Rogers Estate Fee Dispute Sparks Sports Empire Clash
(Bloomberg) — The billionaire owners of one of North America’s biggest sports empires are locked in a feud over the $3,000-an-hour bill one handed the other for administering his deceased mother’s estate.
In a court filing this month in Toronto, telecommunications scion Edward Rogers objected to the nearly $8 million fee claimed by the three trustees of his mother’s estate. One of them is Larry Tanenbaum, Rogers’ partner in the holding company that owns the National Basketball Association’s Toronto Raptors and the National Hockey League’s Toronto Maple Leafs.
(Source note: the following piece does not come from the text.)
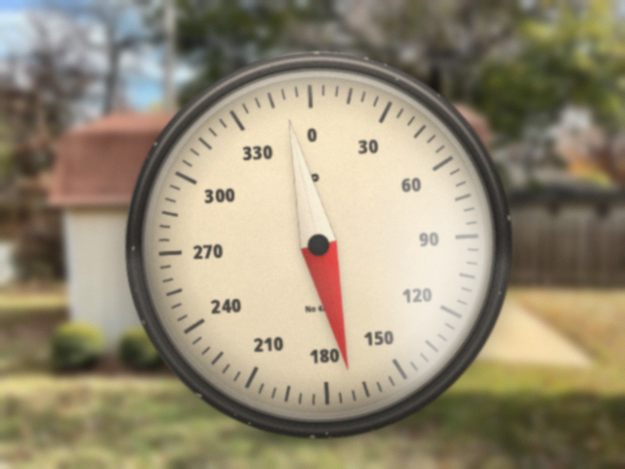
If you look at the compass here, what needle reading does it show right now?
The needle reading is 170 °
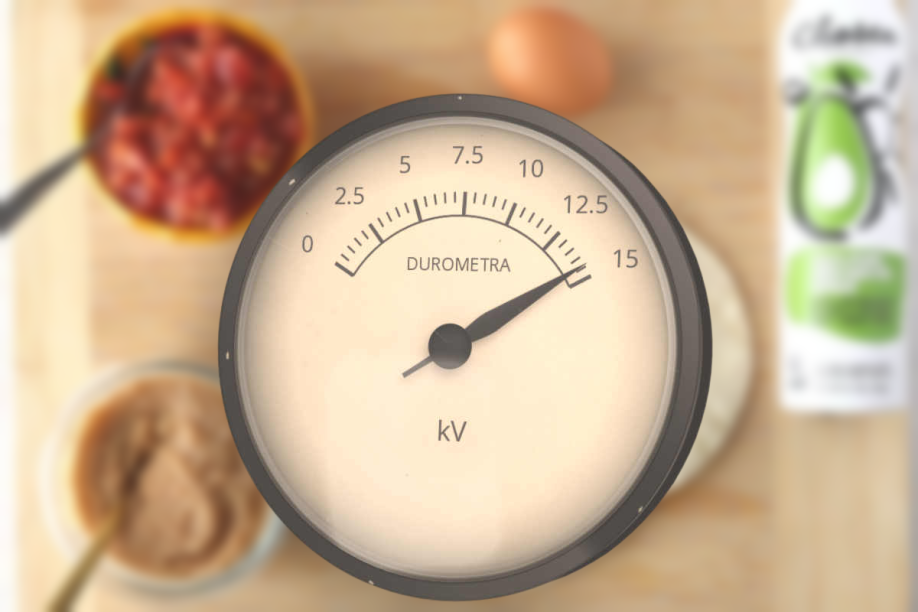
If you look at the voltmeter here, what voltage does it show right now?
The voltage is 14.5 kV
The trustees claim they’ve spent 2,652.5 hours administering the C$250 million ($181 million) estate since Loretta Anne Rogers died in 2022. Edward Rogers says that estimate is “exorbitant” given much of the day-to-day management was overseen by employees of the Rogers family office, and the three trustees hired professionals to help them, according to the filing. He also takes issue with the rate of compensation these hours and the total fee imply.
“Compensation at these rates is far in excess of what the applicants could reasonably expect to earn from full-time employment, and far in excess of what the Estate would reasonably be charged by a professional or institutional estate executor,” Rogers says. “The effective hourly rate at which the applicants seek to be compensated is excessive and unreasonable.”
The filing, which was first reported by the Globe and Mail, singles out Tanenbaum as particularly undeserving of compensation. He logged 125 hours in the time sheets submitted by the executors, versus more than 2,500 total for the other two trustees.
“He appears to have delegated the administration to his co-estate trustees,” Rogers says.
The trustees’ lawyer declined to comment. Edward Rogers’ lawyer didn’t respond to a request for comment. Lawyers representing Edward Rogers’ three sisters, who are also beneficiaries of their mother’s estate, didn’t respond to a request for comment.
Though the amounts at issue are small compared to both men’s wealth, the dispute adds a personal twist to a big-money business deal in the works which could change the landscape of professional sports in Canada.
Rogers Communications Inc., which the Rogers family still controls, plans to purchase the 25% stake in Maple Leaf Sports & Entertainment it doesn’t already own from Tanenbaum’s Kilmer Group before the end of the year, giving it full control of two of Canada’s most valuable sports franchises.
A spokesperson for Rogers Communications said the dispute over the estate fees isn’t a company matter, and there is no change in plans for the acquisition of the remaining stake in MLSE. A spokesperson for Tanenbaum’s company, Kilmer Group, declined to comment.
Analysts at Toronto-Dominion Bank expect the deal to cost about C$4 billion and result in the creation of a C$25 billion sports behemoth after Rogers combines those assets with Major League Baseball’s Toronto Blue Jays and the sports-focused media properties it already owns.